The researchers hope to work on this “for decades”:
How bacteria move around, survive, and cause infection in the body has fascinated scientists, but the roles of certain key players involved in the mechanism of motility are still poorly understood. Now, for the first time, Yale researchers have visualized a unique ring structure that stabilizes the motor of the flagellum and enhances bacterial movement. The researchers published their findings in Proceedings of the National Academy of Sciences on March 7…
“Before, we didn’t know what the stators do exactly to rotate the motor,” says Shuaiqi Guo, Ph.D., associate research scientist and first author of the study. In 2020, the team found that the stators not only experience a conformational change but also rotate, like gears driving the belt of a motor. These slender, flexible structures need to rotate very fast, and without stabilization this rapid spinning would introduce instability to the whole motor.
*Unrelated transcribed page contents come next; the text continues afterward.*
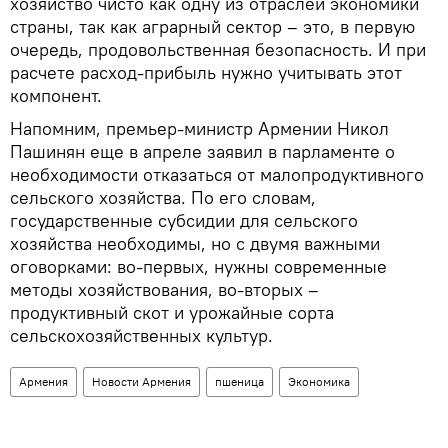
хозяйство чисто как одну из отраслей экономики
страны, так как аграрный сектор – это, в первую
очередь, продовольственная безопасность. И при
расчете расход-прибыль нужно учитывать этот
компонент.
Напомним, премьер-министр Армении Никол
Пашинян еще в апреле заявил в парламенте о
необходимости отказаться от малопродуктивного
сельского хозяйства. По его словам,
государственные субсидии для сельского
хозяйства необходимы, но с двумя важными
оговорками: во-первых, нужны современные
методы хозяйствования, во-вторых –
продуктивный скот и урожайные сорта
сельскохозяйственных культур.
Армения
Новости Армения
пшеница
Экономика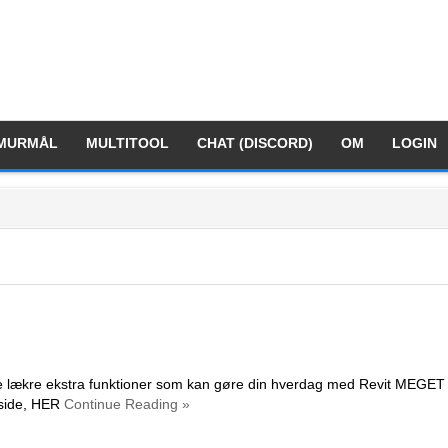
MURMÅL
MULTITOOL
CHAT (DISCORD)
OM
LOGIN
asse lækre ekstra funktioner som kan gøre din hverdag med Revit MEGET
 side, HER
Continue Reading »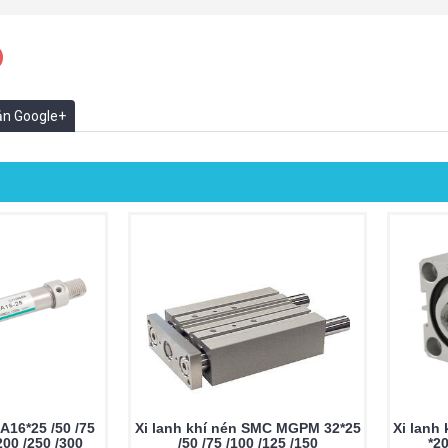
oản Google+
A16*25 /50 /75
Xi lanh khí nén SMC MGPM 32*25
Xi lanh
200 /250 /300
/50 /75 /100 /125 /150
*2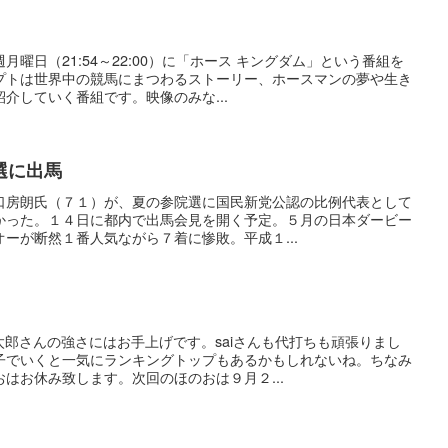
曜日（21:54～22:00）に「ホース キングダム」という番組を
プトは世界中の競馬にまつわるストーリー、ホースマンの夢や生き
介していく番組です。映像のみな...
選に出馬
口房朗氏（７１）が、夏の参院選に国民新党公認の比例代表として
かった。１４日に都内で出馬会見を開く予定。５月の日本ダービー
ーが断然１番人気ながら７着に惨敗。平成１...
郎さんの強さにはお手上げです。saiさんも代打ちも頑張りまし
子でいくと一気にランキングトップもあるかもしれないね。ちなみ
はお休み致します。次回のほのおは９月２...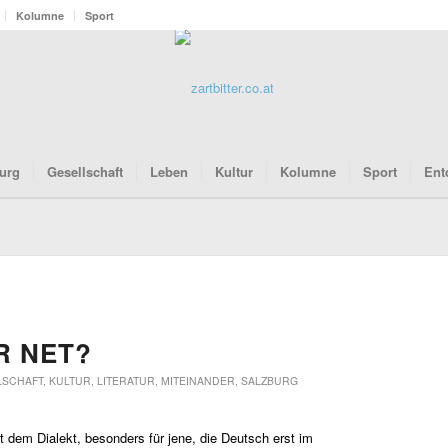
Kolumne
Sport
urg
Gesellschaft
Leben
Kultur
Kolumne
Sport
Ent
R NET?
LSCHAFT
,
KULTUR
,
LITERATUR
,
MITEINANDER
,
SALZBURG
it dem Dialekt, besonders für jene, die Deutsch erst im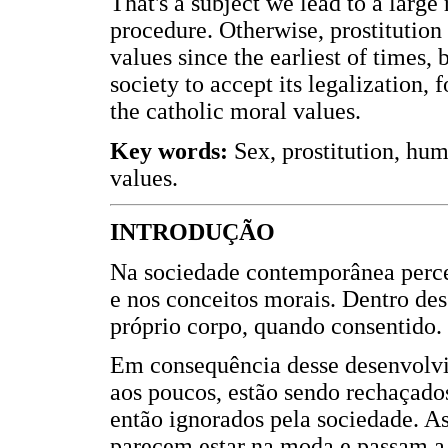
That's a subject we lead to a large r
procedure. Otherwise, prostitution 
values since the earliest of times, 
society to accept its legalization,
the catholic moral values.
Key words:
Sex, prostitution, hum
values.
INTRODUÇÃO
Na sociedade contemporânea perc
e nos conceitos morais. Dentro dess
próprio corpo, quando consentido.
Em consequência desse desenvolvim
aos poucos, estão sendo rechaçados,
então ignorados pela sociedade. A
parecem estar na moda e passam a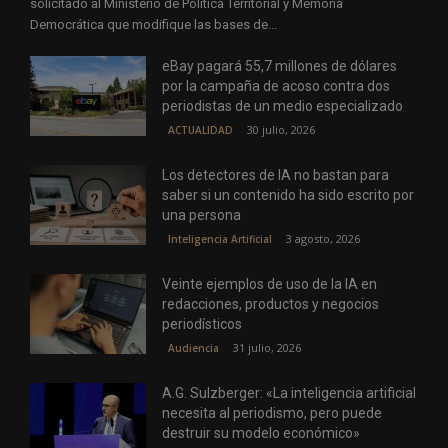
solicitado al Ministerio de Política Territorial y Memoria
Democrática que modifique las bases de...
eBay pagará 55,7 millones de dólares
por la campaña de acoso contra dos
periodistas de un medio especializado
30 julio, 2026
ACTUALIDAD
Los detectores de IA no bastan para
saber si un contenido ha sido escrito por
una persona
3 agosto, 2026
Inteligencia Artificial
Veinte ejemplos de uso de la IA en
redacciones, productos y negocios
periodísticos
31 julio, 2026
Audiencia
A.G. Sulzberger: «La inteligencia artificial
necesita al periodismo, pero puede
destruir su modelo económico»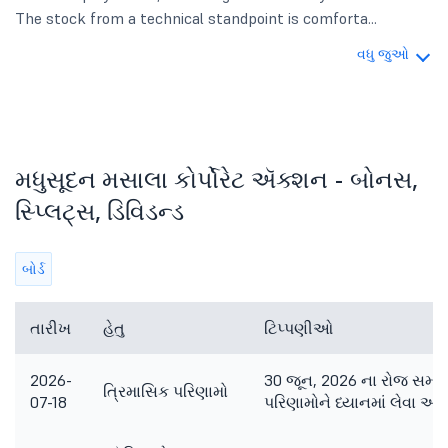
The stock from a technical standpoint is comforta...
વધુ જુઓ
મધુસૂદન મસાલા કોર્પોરેટ ઍક્શન - બોનસ,
સ્પ્લિટ્સ, ડિવિડન્ડ
બોર્ડ
તારીખ
હેતુ
ટિપ્પણીઓ
2026-
30 જૂન, 2026 ના રોજ સમાપ
ત્રિમાસિક પરિણામો
07-18
પરિણામોને ધ્યાનમાં લેવા અન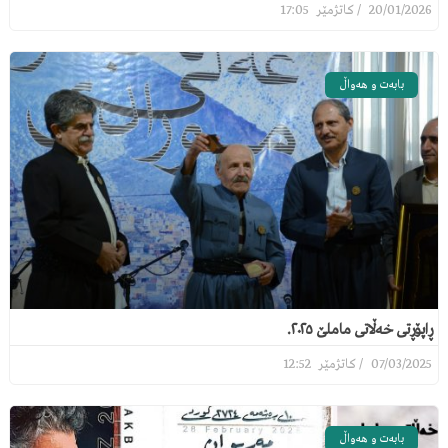
17:05
20/01/2026
بابەت و هەواڵ
ڕاپۆڕتی خەڵاتی ماملێ ٢٠٢٥.
12:52
07/03/2025
بابەت و هەواڵ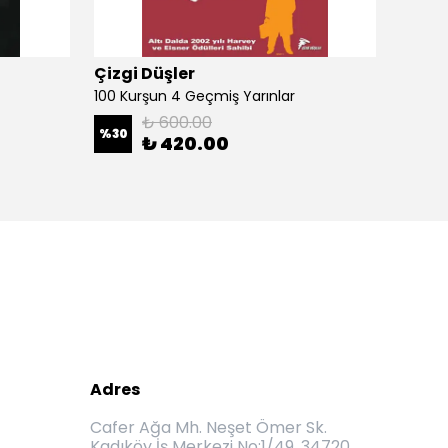
Çizgi Düşler
Çizgi
100 Kurşun 4 Geçmiş Yarınlar
100 Ku
₺ 600.00
%
30
%
30
₺ 420.00
Adres
Cafer Ağa Mh. Neşet Ömer Sk.
Kadıköy İş Merkezi No:1/49, 34720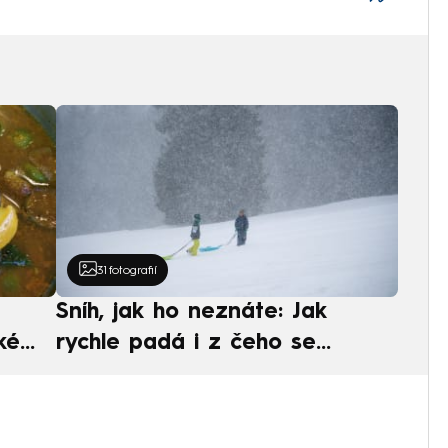
31
fotografií
Sníh, jak ho neznáte: Jak
ké
rychle padá i z čeho se
ská
skládá. A vločky nejsou bílé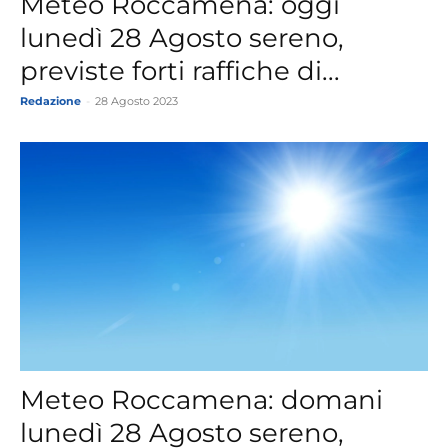
Meteo Roccamena: oggi
lunedì 28 Agosto sereno,
previste forti raffiche di...
Redazione
-
28 Agosto 2023
Meteo Roccamena: domani
lunedì 28 Agosto sereno,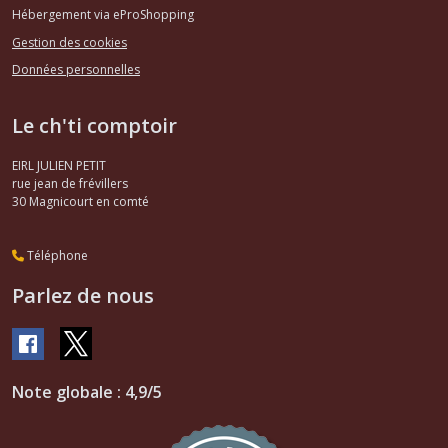
Hébergement via eProShopping
Gestion des cookies
Données personnelles
Le ch'ti comptoir
EIRL JULIEN PETIT
rue jean de frévillers
30
Magnicourt en comté
Téléphone
Parlez de nous
Note globale : 4,9/5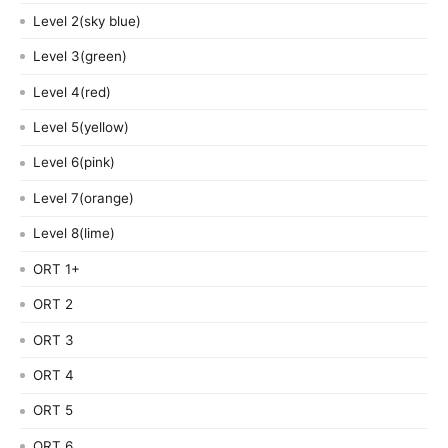
Level 2(sky blue)
Level 3(green)
Level 4(red)
Level 5(yellow)
Level 6(pink)
Level 7(orange)
Level 8(lime)
ORT 1+
ORT 2
ORT 3
ORT 4
ORT 5
ORT 6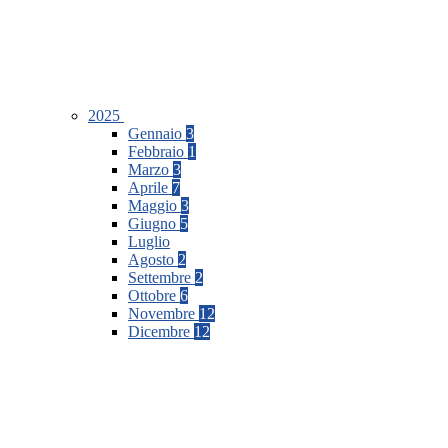
2025
Gennaio
3
Febbraio
1
Marzo
3
Aprile
7
Maggio
3
Giugno
5
Luglio
Agosto
2
Settembre
2
Ottobre
6
Novembre
12
Dicembre
12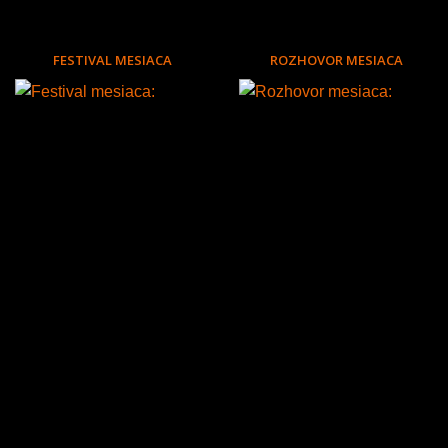
FESTIVAL MESIACA
ROZHOVOR MESIACA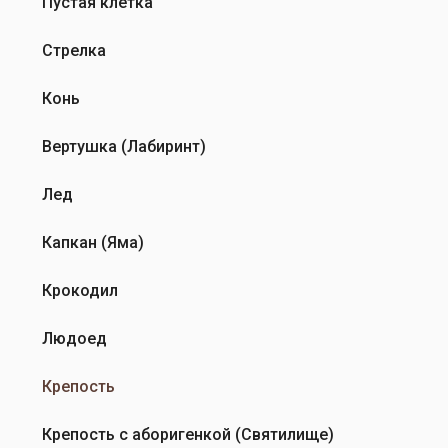
Пустая клетка
от
игрок
Стрелка
Конь
Вертушка (Лабиринт)
Лед
Капкан (Яма)
Крокодил
Людоед
Крепость
Крепость с аборигенкой (Святилище)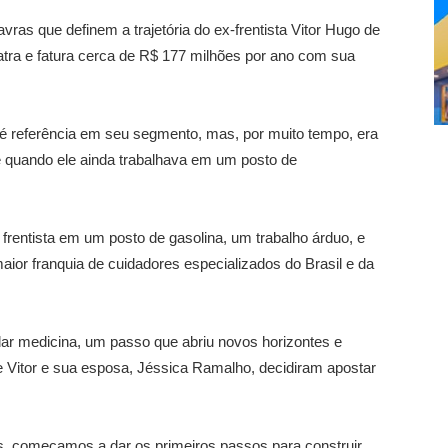
ras que definem a trajetória do ex-frentista Vitor Hugo de
riatra e fatura cerca de R$ 177 milhões por ano com sua
 é referência em seu segmento, mas, por muito tempo, era
 quando ele ainda trabalhava em um posto de
frentista em um posto de gasolina, um trabalho árduo, e
aior franquia de cuidadores especializados do Brasil e da
ar medicina, um passo que abriu novos horizontes e
 Vitor e sua esposa, Jéssica Ramalho, decidiram apostar
tos, começamos a
dar
os primeiros passos para construir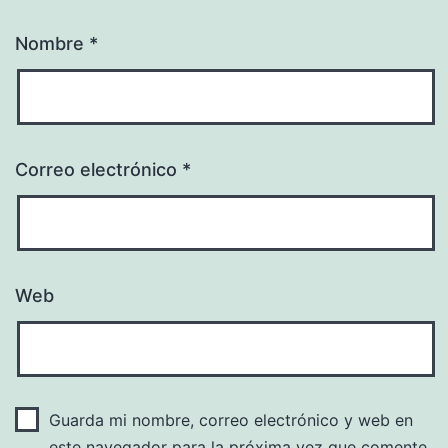
Nombre
*
Correo electrónico
*
Web
Guarda mi nombre, correo electrónico y web en
este navegador para la próxima vez que comente.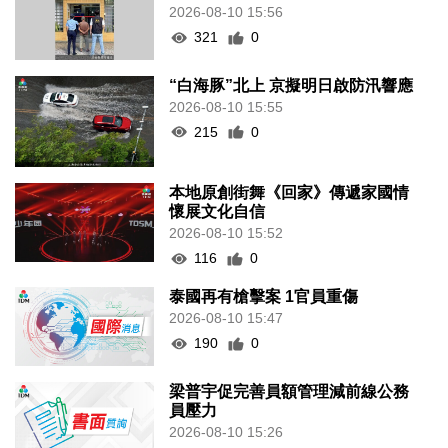
2026-08-10 15:56
321
0
“白海豚”北上 京擬明日啟防汛響應
2026-08-10 15:55
215
0
本地原創街舞《回家》傳遞家國情
懷展文化自信
2026-08-10 15:52
116
0
泰國再有槍擊案 1官員重傷
2026-08-10 15:47
190
0
梁普宇促完善員額管理減前線公務
員壓力
2026-08-10 15:26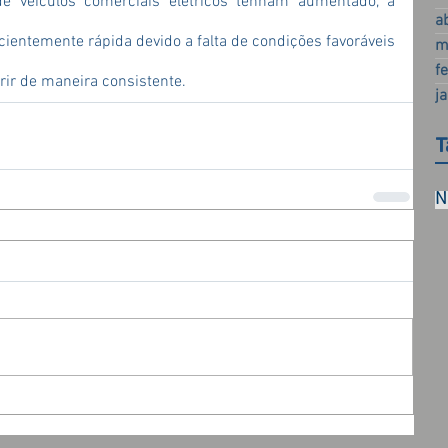
 veículos comerciais elétricos tenham aumentado, a 
a
cientemente rápida devido a falta de condições favoráveis 
m
f
rir de maneira consistente.
j
T
N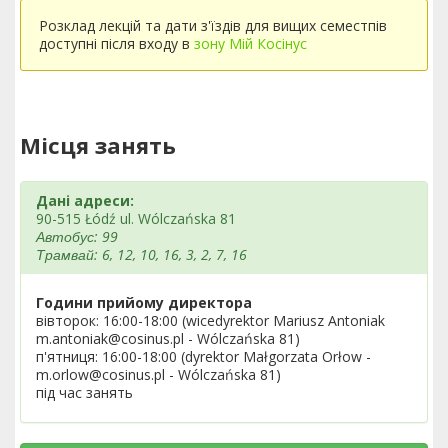
Розклад лекцій та дати з'їздів для вищих семестпів
доступні після входу в
зону Мій Косінус
Місця занять
Дані адреси:
90-515 Łódź ul. Wólczańska 81
Автобус: 99
Трамвай: 6, 12, 10, 16, 3, 2, 7, 16
Години прийому директора
вівторок: 16:00-18:00 (wicedyrektor Mariusz Antoniak
m.antoniak@cosinus.pl - Wólczańska 81)
п'ятниця: 16:00-18:00 (dyrektor Małgorzata Orłow -
m.orlow@cosinus.pl - Wólczańska 81)
під час занять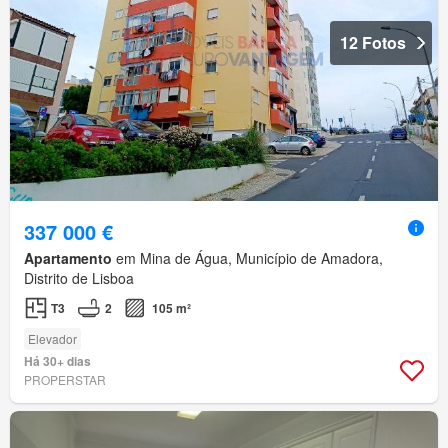
12 Fotos
337 000 €
Apartamento
em Mina de Água, Município de Amadora,
Distrito de Lisboa
T3
2
105 m²
Elevador
Há 30+ dias
PROPERSTAR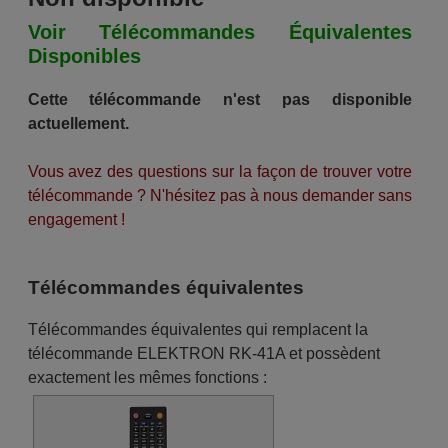
Voir Télécommandes Équivalentes
Disponibles
Cette télécommande n'est pas disponible
actuellement.
Vous avez des questions sur la façon de trouver votre
télécommande ? N'hésitez pas à nous demander sans
engagement !
Télécommandes équivalentes
Télécommandes équivalentes qui remplacent la
télécommande ELEKTRON RK-41A et possèdent
exactement les mêmes fonctions :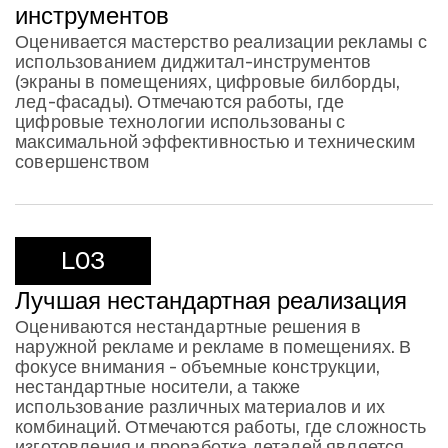
инструментов
Оценивается мастерство реализации рекламы с
использованием диджитал-инструментов
(экраны в помещениях, цифровые билборды,
лед-фасады). Отмечаются работы, где
цифровые технологии использованы с
максимальной эффективностью и техническим
совершенством
L03
Лучшая нестандартная реализация
Оцениваются нестандартные решения в
наружной рекламе и рекламе в помещениях. В
фокусе внимания - объемные конструкции,
нестандартные носители, а также
использование различных материалов и их
комбинаций. Отмечаются работы, где сложность
изготовления и проработка деталей является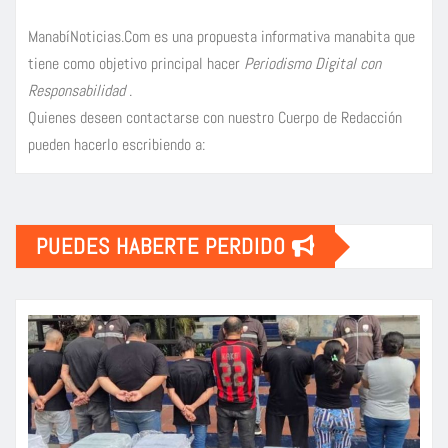
ManabíNoticias.Com es una propuesta informativa manabita que
tiene como objetivo principal hacer
Periodismo Digital con
Responsabilidad
.
Quienes deseen contactarse con nuestro Cuerpo de Redacción
pueden hacerlo escribiendo a:
PUEDES HABERTE PERDIDO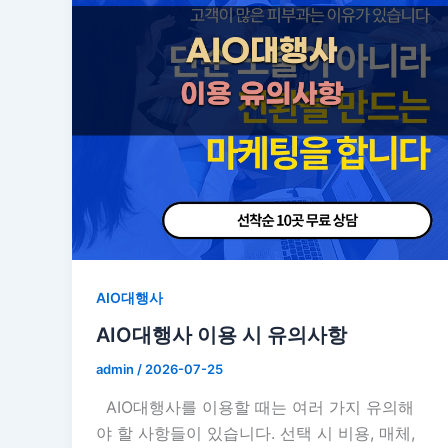
AIO대행사
AIO대행사 이용 시 유의사항
admin
/
2026-07-25
AIO대행사를 이용할 때는 여러 가지 유의해
야 할 사항들이 있습니다. 선택 시 비용, 매체,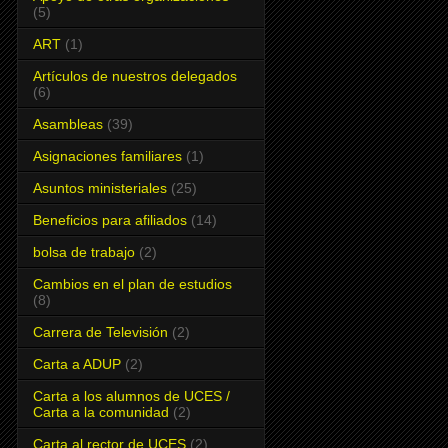
(5)
ART
(1)
Artículos de nuestros delegados
(6)
Asambleas
(39)
Asignaciones familiares
(1)
Asuntos ministeriales
(25)
Beneficios para afiliados
(14)
bolsa de trabajo
(2)
Cambios en el plan de estudios
(8)
Carrera de Televisión
(2)
Carta a ADUP
(2)
Carta a los alumnos de UCES /
Carta a la comunidad
(2)
Carta al rector de UCES
(2)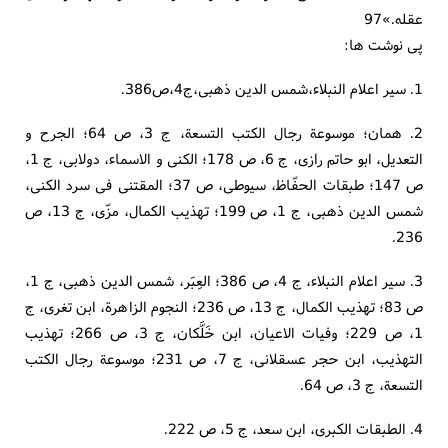
عقله.»97
پی نوشت ها:
1. سیر اعلام النبلاء،شمس الدین ذهبی،ج4،ص386.
2. همان؛ موسوعة رجال الکتب التسعة، ج 3، ص 64؛ الجرح و
التعدیل، ابو حاتم رازی، ج 6، ص 178؛ الکنی و الاسماء، دولابی، ج 1،
ص 147؛ طبقات الحفّاظ، سیوطی، ص 37؛ المقتنی فی سرد الکنی،
شمس الدین ذهبی، ج 1، ص 199؛ تهذیب الکمال، مزّی، ج 13، ص
236.
3. سیر اعلام النبلاء، ج 4، ص 386؛ العِبَر، شمس الدین ذهبی، ج 1،
ص 83؛ تهذیب الکمال، ج 13، ص 236؛ النجوم الزاهرة، ابن تغری، ج
1، ص 229؛ وفیات الاعیان، ابن خَلَّکان، ج 3، ص 266؛ تهذیب
التهذیب، ابن حجر عسقلانی، ج 7، ص 231؛ موسوعة رجال الکتب
التسعة، ج 3، ص 64.
4. الطبقات الکبری، ابن سعد، ج 5، ص 222.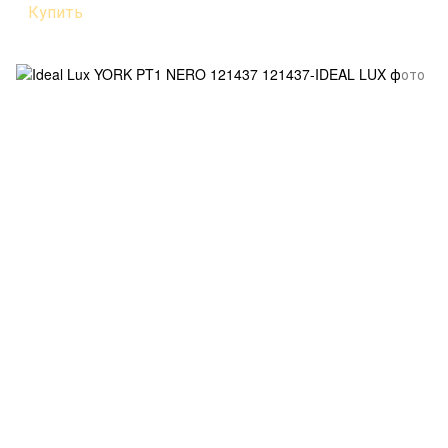
Купить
The members of the Liu lab wanted to figure out how the stators stay in place as they rotate, and in their latest studies, they found that this ability is made possible by a protein called FliL.
“This protein has been very mysterious in the field for thirty years,” says Guo. “It’s very important for bacterial motility in complex environments, but scientists have been heatedly debating its function and structure.” …
“We’ve made incremental progress in understanding this fascinating machine,” says Liu. “We hope to continue to work on this for decades to solve how the flagella of different bacteria uniquely evolved. We’ve just touched the tip of the iceberg of understanding this beautiful structure.”Isabella Backman/Yale University, “How bacteria swim: Researchers discover new mechanisms” at Phys.org (April 4, 2022)
These researchers hardly sound like they are very committed to the Darwinian “it all just gradually evolved” camp, even if they must — at times — say that to keep their jobs.